(Saved data entries)
>>>>
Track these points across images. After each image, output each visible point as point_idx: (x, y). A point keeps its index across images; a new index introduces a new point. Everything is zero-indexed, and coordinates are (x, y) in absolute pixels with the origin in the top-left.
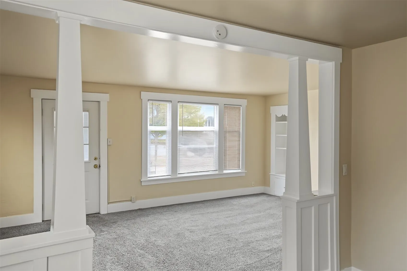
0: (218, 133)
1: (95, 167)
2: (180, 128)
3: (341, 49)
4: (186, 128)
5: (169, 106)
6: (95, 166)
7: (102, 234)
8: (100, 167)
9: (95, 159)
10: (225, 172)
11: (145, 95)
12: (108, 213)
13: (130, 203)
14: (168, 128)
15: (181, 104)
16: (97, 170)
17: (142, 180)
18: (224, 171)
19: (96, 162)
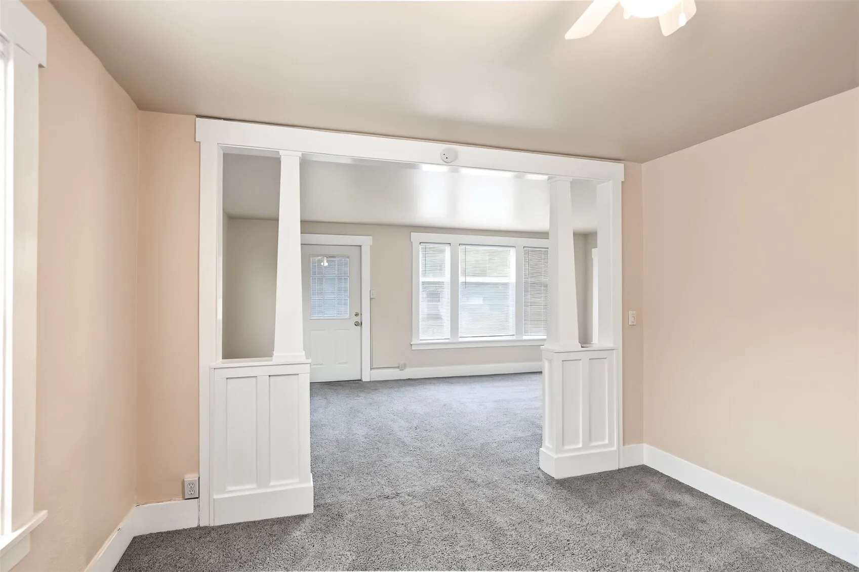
0: (515, 285)
1: (355, 325)
2: (461, 279)
3: (623, 165)
4: (470, 279)
5: (448, 249)
6: (357, 324)
7: (357, 398)
8: (361, 324)
9: (357, 315)
10: (525, 338)
11: (416, 237)
12: (372, 380)
13: (397, 370)
14: (446, 278)
15: (463, 247)
16: (359, 327)
17: (412, 343)
18: (524, 336)
19: (357, 319)
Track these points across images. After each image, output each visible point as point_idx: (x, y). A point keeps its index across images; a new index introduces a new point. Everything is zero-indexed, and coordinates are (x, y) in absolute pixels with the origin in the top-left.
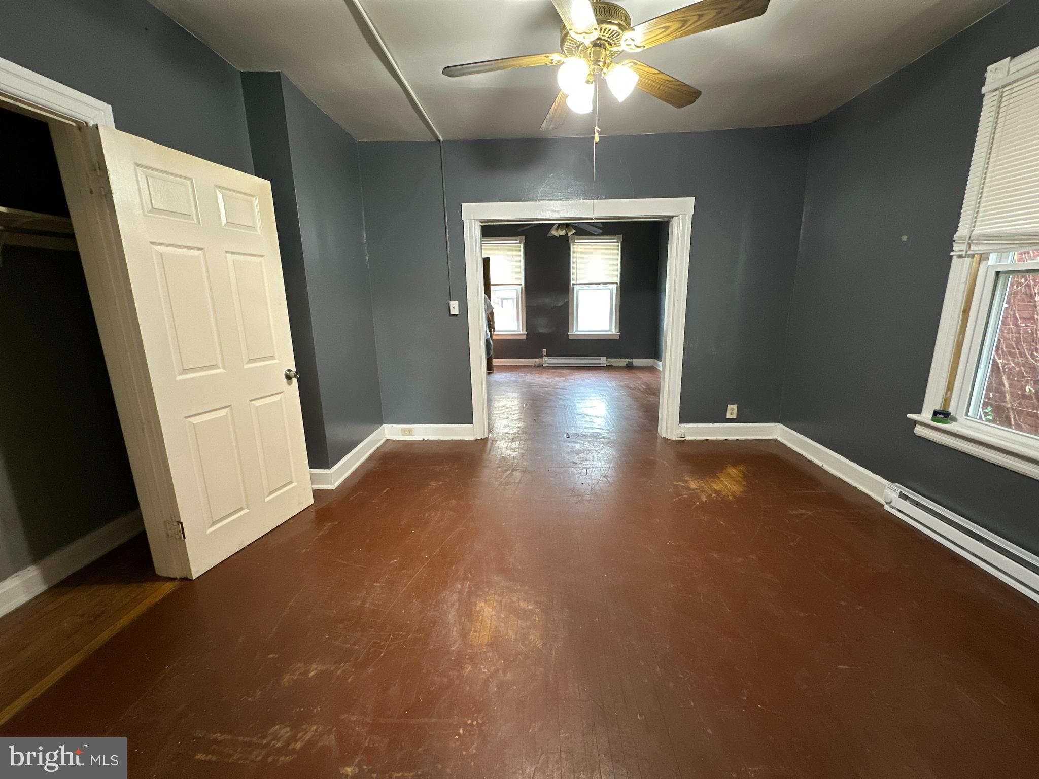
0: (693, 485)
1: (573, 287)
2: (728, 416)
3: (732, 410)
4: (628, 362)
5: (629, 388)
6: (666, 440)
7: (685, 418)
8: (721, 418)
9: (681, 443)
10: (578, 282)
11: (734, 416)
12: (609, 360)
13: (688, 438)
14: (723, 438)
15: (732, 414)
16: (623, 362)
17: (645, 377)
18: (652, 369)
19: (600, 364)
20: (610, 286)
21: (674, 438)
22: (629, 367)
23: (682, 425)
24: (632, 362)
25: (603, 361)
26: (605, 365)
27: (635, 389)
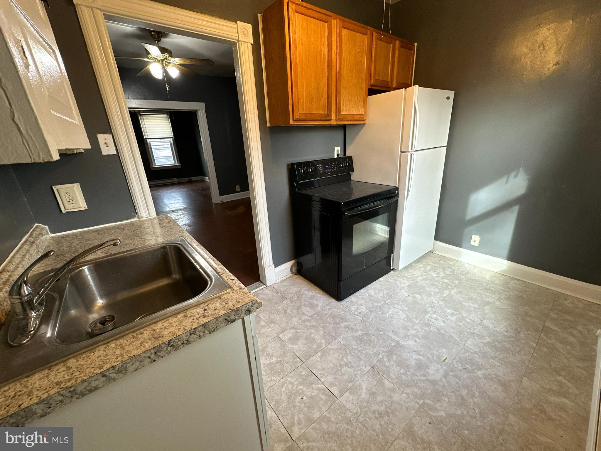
0: (229, 213)
1: (146, 141)
2: (237, 190)
3: (238, 188)
4: (189, 179)
5: (194, 190)
6: (216, 204)
7: (221, 194)
8: (235, 192)
9: (222, 204)
10: (149, 138)
11: (239, 190)
12: (178, 179)
13: (224, 201)
14: (237, 199)
15: (238, 189)
16: (186, 179)
17: (200, 185)
18: (203, 181)
19: (174, 182)
20: (169, 139)
21: (219, 202)
22: (190, 182)
23: (221, 197)
24: (191, 179)
25: (175, 180)
26: (177, 182)
27: (197, 190)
<<<<
(TASK ITEM)
Set out every line of the records above as a Markdown table with the columns "No." and "Line," numbering the rows and skipping any blank lines. Omit the pictures from the table.

(PROBLEM SOLUTION)
| No. | Line |
|---|---|
| 1 | Track these points across images. After each image, output each visible point as point_idx: (x, y). A point keeps its index across images; a new index introduces a new point. Everything is zero-indexed, and coordinates are (x, y) in absolute pixels with the origin in the top-left. |
| 2 | 0: (218, 133) |
| 3 | 1: (95, 167) |
| 4 | 2: (180, 128) |
| 5 | 3: (341, 49) |
| 6 | 4: (186, 128) |
| 7 | 5: (169, 106) |
| 8 | 6: (95, 166) |
| 9 | 7: (102, 234) |
| 10 | 8: (100, 167) |
| 11 | 9: (95, 159) |
| 12 | 10: (225, 172) |
| 13 | 11: (145, 95) |
| 14 | 12: (108, 213) |
| 15 | 13: (130, 203) |
| 16 | 14: (168, 128) |
| 17 | 15: (181, 104) |
| 18 | 16: (97, 170) |
| 19 | 17: (142, 180) |
| 20 | 18: (224, 171) |
| 21 | 19: (96, 162) |
| 22 | 0: (515, 285) |
| 23 | 1: (355, 325) |
| 24 | 2: (461, 279) |
| 25 | 3: (623, 165) |
| 26 | 4: (470, 279) |
| 27 | 5: (448, 249) |
| 28 | 6: (357, 324) |
| 29 | 7: (357, 398) |
| 30 | 8: (361, 324) |
| 31 | 9: (357, 315) |
| 32 | 10: (525, 338) |
| 33 | 11: (416, 237) |
| 34 | 12: (372, 380) |
| 35 | 13: (397, 370) |
| 36 | 14: (446, 278) |
| 37 | 15: (463, 247) |
| 38 | 16: (359, 327) |
| 39 | 17: (412, 343) |
| 40 | 18: (524, 336) |
| 41 | 19: (357, 319) |
| 42 | Track these points across images. After each image, output each visible point as point_idx: (x, y). A point keeps its index across images; a new index introduces a new point. Everything is zero-indexed, and coordinates are (x, y) in absolute pixels with the origin in the top-left. |
| 43 | 0: (693, 485) |
| 44 | 1: (573, 287) |
| 45 | 2: (728, 416) |
| 46 | 3: (732, 410) |
| 47 | 4: (628, 362) |
| 48 | 5: (629, 388) |
| 49 | 6: (666, 440) |
| 50 | 7: (685, 418) |
| 51 | 8: (721, 418) |
| 52 | 9: (681, 443) |
| 53 | 10: (578, 282) |
| 54 | 11: (734, 416) |
| 55 | 12: (609, 360) |
| 56 | 13: (688, 438) |
| 57 | 14: (723, 438) |
| 58 | 15: (732, 414) |
| 59 | 16: (623, 362) |
| 60 | 17: (645, 377) |
| 61 | 18: (652, 369) |
| 62 | 19: (600, 364) |
| 63 | 20: (610, 286) |
| 64 | 21: (674, 438) |
| 65 | 22: (629, 367) |
| 66 | 23: (682, 425) |
| 67 | 24: (632, 362) |
| 68 | 25: (603, 361) |
| 69 | 26: (605, 365) |
| 70 | 27: (635, 389) |
| 71 | 0: (229, 213) |
| 72 | 1: (146, 141) |
| 73 | 2: (237, 190) |
| 74 | 3: (238, 188) |
| 75 | 4: (189, 179) |
| 76 | 5: (194, 190) |
| 77 | 6: (216, 204) |
| 78 | 7: (221, 194) |
| 79 | 8: (235, 192) |
| 80 | 9: (222, 204) |
| 81 | 10: (149, 138) |
| 82 | 11: (239, 190) |
| 83 | 12: (178, 179) |
| 84 | 13: (224, 201) |
| 85 | 14: (237, 199) |
| 86 | 15: (238, 189) |
| 87 | 16: (186, 179) |
| 88 | 17: (200, 185) |
| 89 | 18: (203, 181) |
| 90 | 19: (174, 182) |
| 91 | 20: (169, 139) |
| 92 | 21: (219, 202) |
| 93 | 22: (190, 182) |
| 94 | 23: (221, 197) |
| 95 | 24: (191, 179) |
| 96 | 25: (175, 180) |
| 97 | 26: (177, 182) |
| 98 | 27: (197, 190) |